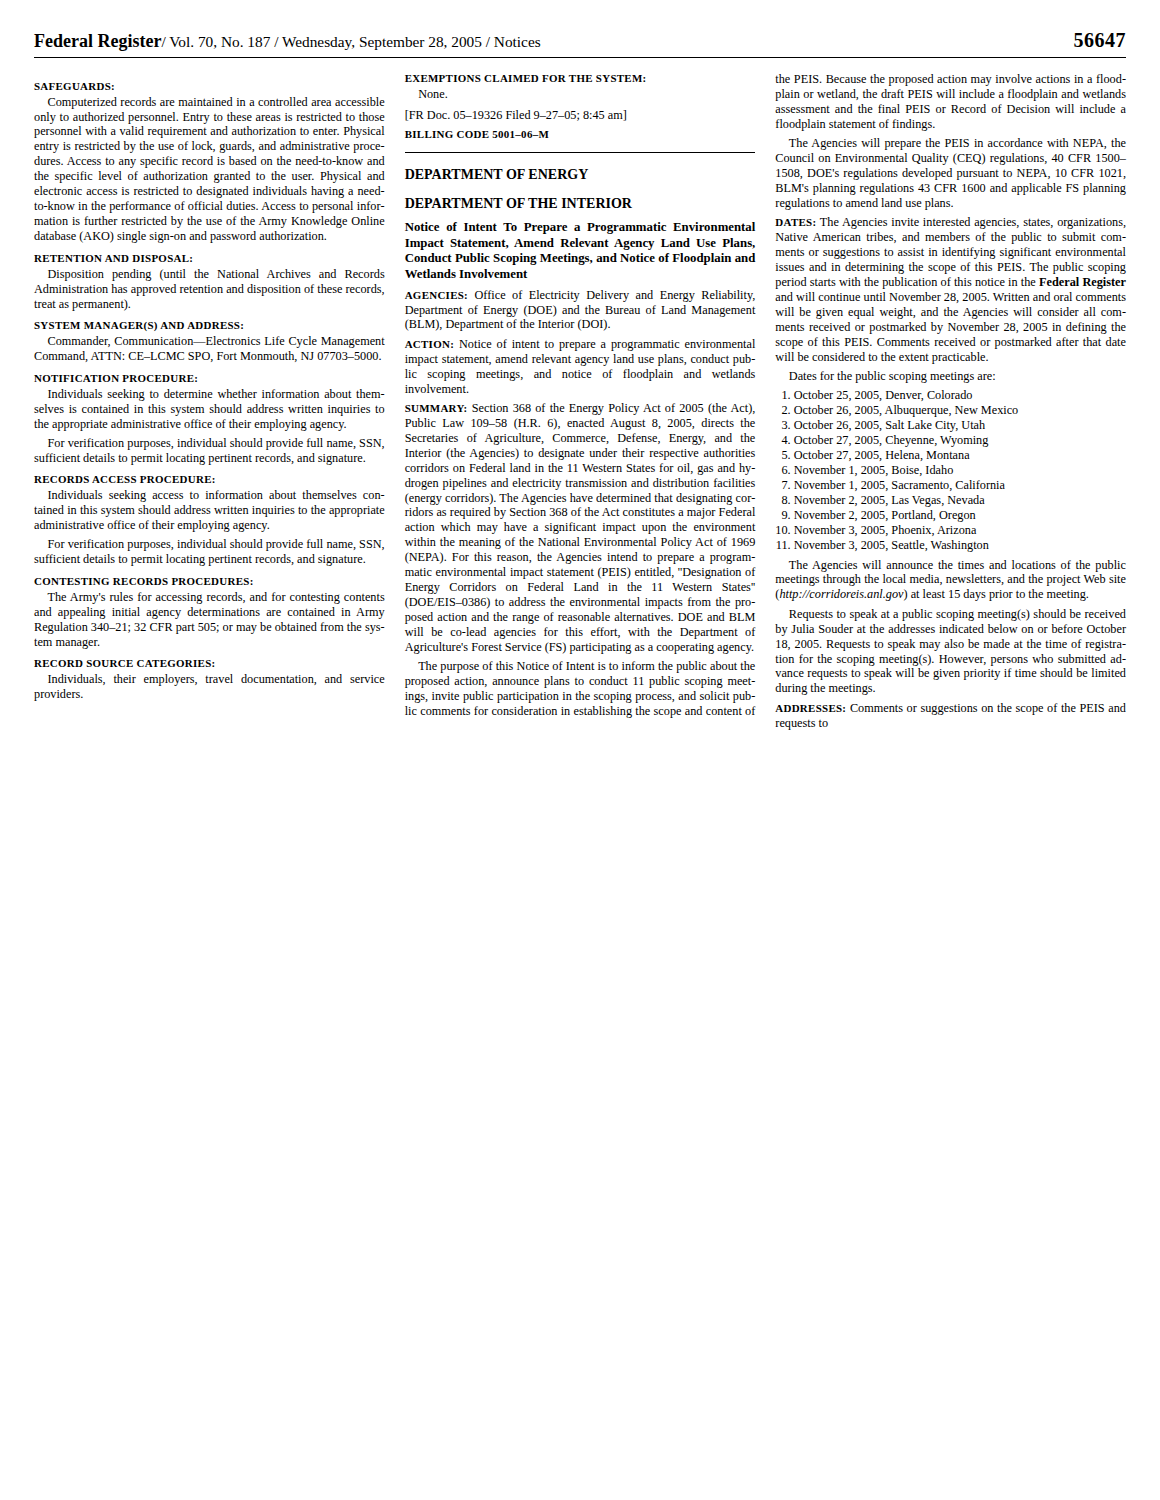Federal Register/ Vol. 70, No. 187 / Wednesday, September 28, 2005 / Notices
56647
Safeguards:
Computerized records are maintained in a controlled area accessible only to authorized personnel. Entry to these areas is restricted to those personnel with a valid requirement and authorization to enter. Physical entry is restricted by the use of lock, guards, and administrative procedures. Access to any specific record is based on the need-to-know and the specific level of authorization granted to the user. Physical and electronic access is restricted to designated individuals having a need-to-know in the performance of official duties. Access to personal information is further restricted by the use of the Army Knowledge Online database (AKO) single sign-on and password authorization.
Retention and disposal:
Disposition pending (until the National Archives and Records Administration has approved retention and disposition of these records, treat as permanent).
System manager(s) and address:
Commander, Communication—Electronics Life Cycle Management Command, ATTN: CE–LCMC SPO, Fort Monmouth, NJ 07703–5000.
Notification procedure:
Individuals seeking to determine whether information about themselves is contained in this system should address written inquiries to the appropriate administrative office of their employing agency.
For verification purposes, individual should provide full name, SSN, sufficient details to permit locating pertinent records, and signature.
Records access procedure:
Individuals seeking access to information about themselves contained in this system should address written inquiries to the appropriate administrative office of their employing agency.
For verification purposes, individual should provide full name, SSN, sufficient details to permit locating pertinent records, and signature.
Contesting records procedures:
The Army's rules for accessing records, and for contesting contents and appealing initial agency determinations are contained in Army Regulation 340–21; 32 CFR part 505; or may be obtained from the system manager.
Record source categories:
Individuals, their employers, travel documentation, and service providers.
Exemptions claimed for the system:
None.
[FR Doc. 05–19326 Filed 9–27–05; 8:45 am]
Billing code 5001–06–M
DEPARTMENT OF ENERGY
DEPARTMENT OF THE INTERIOR
Notice of Intent To Prepare a Programmatic Environmental Impact Statement, Amend Relevant Agency Land Use Plans, Conduct Public Scoping Meetings, and Notice of Floodplain and Wetlands Involvement
Agencies: Office of Electricity Delivery and Energy Reliability, Department of Energy (DOE) and the Bureau of Land Management (BLM), Department of the Interior (DOI).
Action: Notice of intent to prepare a programmatic environmental impact statement, amend relevant agency land use plans, conduct public scoping meetings, and notice of floodplain and wetlands involvement.
Summary: Section 368 of the Energy Policy Act of 2005 (the Act), Public Law 109–58 (H.R. 6), enacted August 8, 2005, directs the Secretaries of Agriculture, Commerce, Defense, Energy, and the Interior (the Agencies) to designate under their respective authorities corridors on Federal land in the 11 Western States for oil, gas and hydrogen pipelines and electricity transmission and distribution facilities (energy corridors). The Agencies have determined that designating corridors as required by Section 368 of the Act constitutes a major Federal action which may have a significant impact upon the environment within the meaning of the National Environmental Policy Act of 1969 (NEPA). For this reason, the Agencies intend to prepare a programmatic environmental impact statement (PEIS) entitled, ''Designation of Energy Corridors on Federal Land in the 11 Western States'' (DOE/EIS–0386) to address the environmental impacts from the proposed action and the range of reasonable alternatives. DOE and BLM will be co-lead agencies for this effort, with the Department of Agriculture's Forest Service (FS) participating as a cooperating agency.
The purpose of this Notice of Intent is to inform the public about the proposed action, announce plans to conduct 11 public scoping meetings, invite public participation in the scoping process, and solicit public comments for consideration in establishing the scope and content of the PEIS. Because the proposed action may involve actions in a floodplain or wetland, the draft PEIS will include a floodplain and wetlands assessment and the final PEIS or Record of Decision will include a floodplain statement of findings.
The Agencies will prepare the PEIS in accordance with NEPA, the Council on Environmental Quality (CEQ) regulations, 40 CFR 1500–1508, DOE's regulations developed pursuant to NEPA, 10 CFR 1021, BLM's planning regulations 43 CFR 1600 and applicable FS planning regulations to amend land use plans.
Dates: The Agencies invite interested agencies, states, organizations, Native American tribes, and members of the public to submit comments or suggestions to assist in identifying significant environmental issues and in determining the scope of this PEIS. The public scoping period starts with the publication of this notice in the Federal Register and will continue until November 28, 2005. Written and oral comments will be given equal weight, and the Agencies will consider all comments received or postmarked by November 28, 2005 in defining the scope of this PEIS. Comments received or postmarked after that date will be considered to the extent practicable.
Dates for the public scoping meetings are:
October 25, 2005, Denver, Colorado
October 26, 2005, Albuquerque, New Mexico
October 26, 2005, Salt Lake City, Utah
October 27, 2005, Cheyenne, Wyoming
October 27, 2005, Helena, Montana
November 1, 2005, Boise, Idaho
November 1, 2005, Sacramento, California
November 2, 2005, Las Vegas, Nevada
November 2, 2005, Portland, Oregon
November 3, 2005, Phoenix, Arizona
November 3, 2005, Seattle, Washington
The Agencies will announce the times and locations of the public meetings through the local media, newsletters, and the project Web site (http://corridoreis.anl.gov) at least 15 days prior to the meeting.
Requests to speak at a public scoping meeting(s) should be received by Julia Souder at the addresses indicated below on or before October 18, 2005. Requests to speak may also be made at the time of registration for the scoping meeting(s). However, persons who submitted advance requests to speak will be given priority if time should be limited during the meetings.
Addresses: Comments or suggestions on the scope of the PEIS and requests to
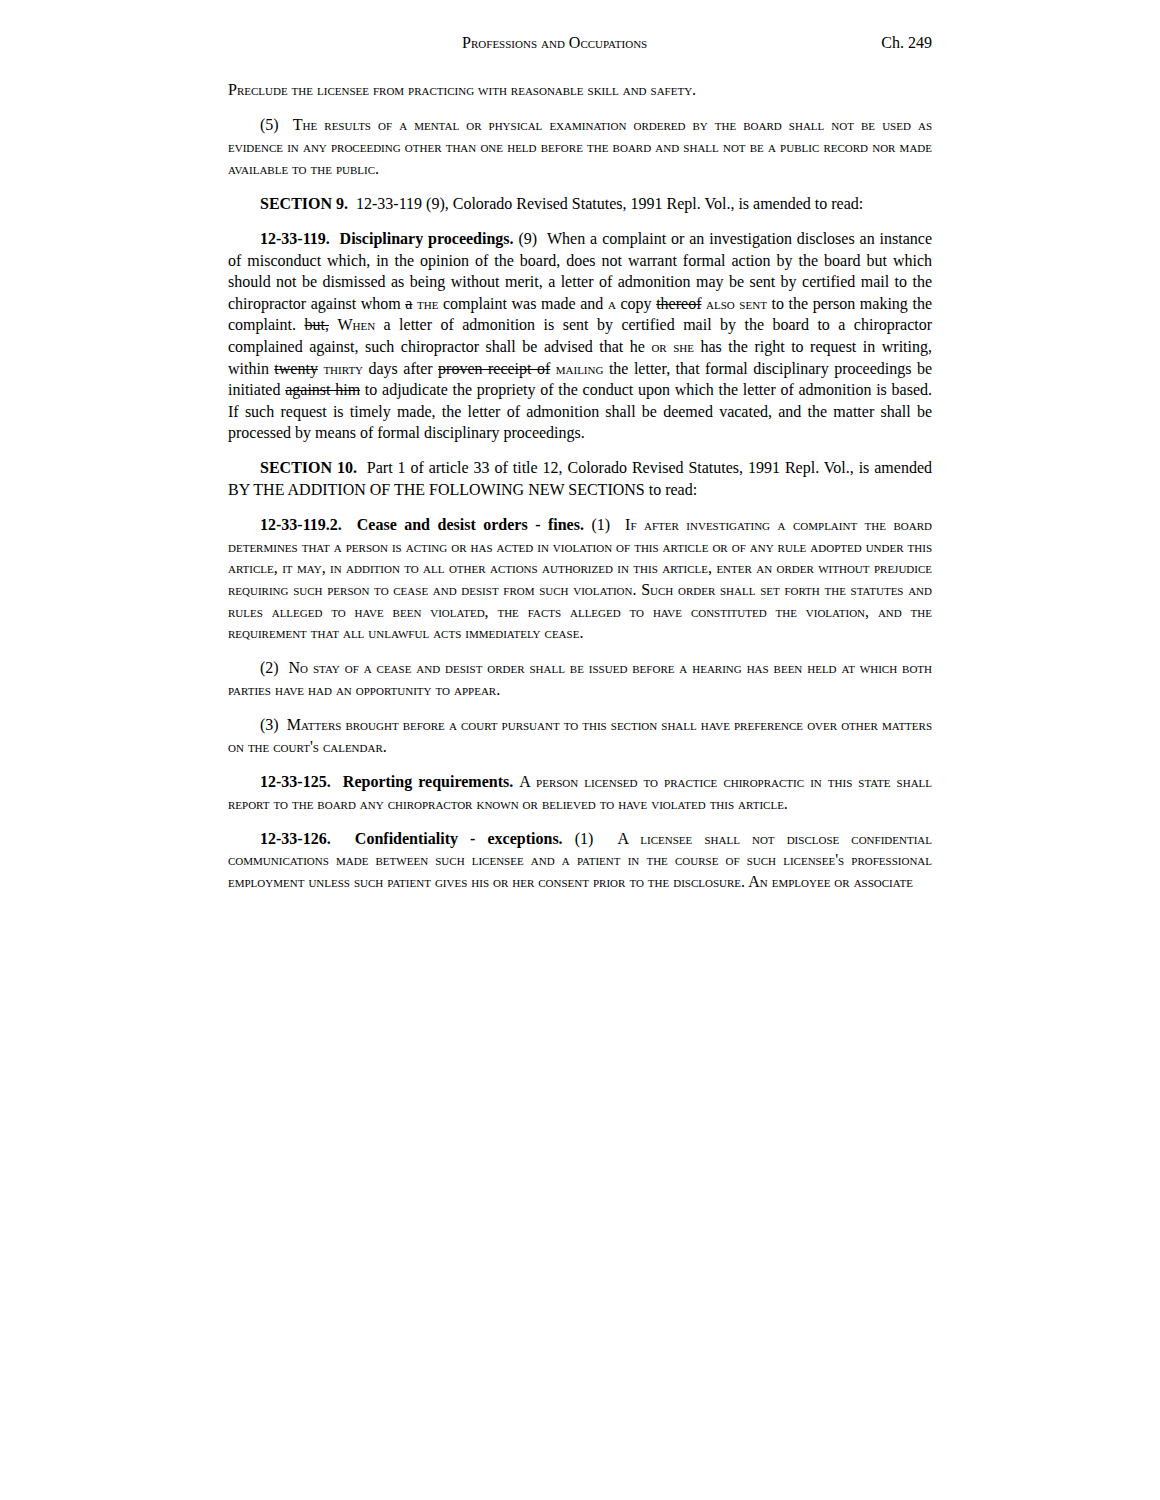Professions and Occupations
Ch. 249
Preclude the licensee from practicing with reasonable skill and safety.
(5) The results of a mental or physical examination ordered by the board shall not be used as evidence in any proceeding other than one held before the board and shall not be a public record nor made available to the public.
SECTION 9. 12-33-119 (9), Colorado Revised Statutes, 1991 Repl. Vol., is amended to read:
12-33-119. Disciplinary proceedings. (9) When a complaint or an investigation discloses an instance of misconduct which, in the opinion of the board, does not warrant formal action by the board but which should not be dismissed as being without merit, a letter of admonition may be sent by certified mail to the chiropractor against whom a the complaint was made and a copy thereof also sent to the person making the complaint. but, When a letter of admonition is sent by certified mail by the board to a chiropractor complained against, such chiropractor shall be advised that he or she has the right to request in writing, within twenty thirty days after proven receipt of mailing the letter, that formal disciplinary proceedings be initiated against him to adjudicate the propriety of the conduct upon which the letter of admonition is based. If such request is timely made, the letter of admonition shall be deemed vacated, and the matter shall be processed by means of formal disciplinary proceedings.
SECTION 10. Part 1 of article 33 of title 12, Colorado Revised Statutes, 1991 Repl. Vol., is amended BY THE ADDITION OF THE FOLLOWING NEW SECTIONS to read:
12-33-119.2. Cease and desist orders - fines. (1) If after investigating a complaint the board determines that a person is acting or has acted in violation of this article or of any rule adopted under this article, it may, in addition to all other actions authorized in this article, enter an order without prejudice requiring such person to cease and desist from such violation. Such order shall set forth the statutes and rules alleged to have been violated, the facts alleged to have constituted the violation, and the requirement that all unlawful acts immediately cease.
(2) No stay of a cease and desist order shall be issued before a hearing has been held at which both parties have had an opportunity to appear.
(3) Matters brought before a court pursuant to this section shall have preference over other matters on the court's calendar.
12-33-125. Reporting requirements. A person licensed to practice chiropractic in this state shall report to the board any chiropractor known or believed to have violated this article.
12-33-126. Confidentiality - exceptions. (1) A licensee shall not disclose confidential communications made between such licensee and a patient in the course of such licensee's professional employment unless such patient gives his or her consent prior to the disclosure. An employee or associate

Task to complete - From the records above, give again only the part that opens with the line containing "Addresses: Comments or" and closes with the line containing "SECTION 10. Part". Keep both ends but drop the pictures.

Answer to the problem -
Addresses: Comments or suggestions on the scope of the PEIS and requests to
Professions and Occupations
Ch. 249
Preclude the licensee from practicing with reasonable skill and safety.
(5) The results of a mental or physical examination ordered by the board shall not be used as evidence in any proceeding other than one held before the board and shall not be a public record nor made available to the public.
SECTION 9. 12-33-119 (9), Colorado Revised Statutes, 1991 Repl. Vol., is amended to read:
12-33-119. Disciplinary proceedings. (9) When a complaint or an investigation discloses an instance of misconduct which, in the opinion of the board, does not warrant formal action by the board but which should not be dismissed as being without merit, a letter of admonition may be sent by certified mail to the chiropractor against whom a the complaint was made and a copy thereof also sent to the person making the complaint. but, When a letter of admonition is sent by certified mail by the board to a chiropractor complained against, such chiropractor shall be advised that he or she has the right to request in writing, within twenty thirty days after proven receipt of mailing the letter, that formal disciplinary proceedings be initiated against him to adjudicate the propriety of the conduct upon which the letter of admonition is based. If such request is timely made, the letter of admonition shall be deemed vacated, and the matter shall be processed by means of formal disciplinary proceedings.
SECTION 10. Part 1 of article 33 of title 12, Colorado Revised Statutes, 1991 Repl. Vol., is amended BY THE ADDITION OF THE FOLLOWING NEW SECTIONS to read:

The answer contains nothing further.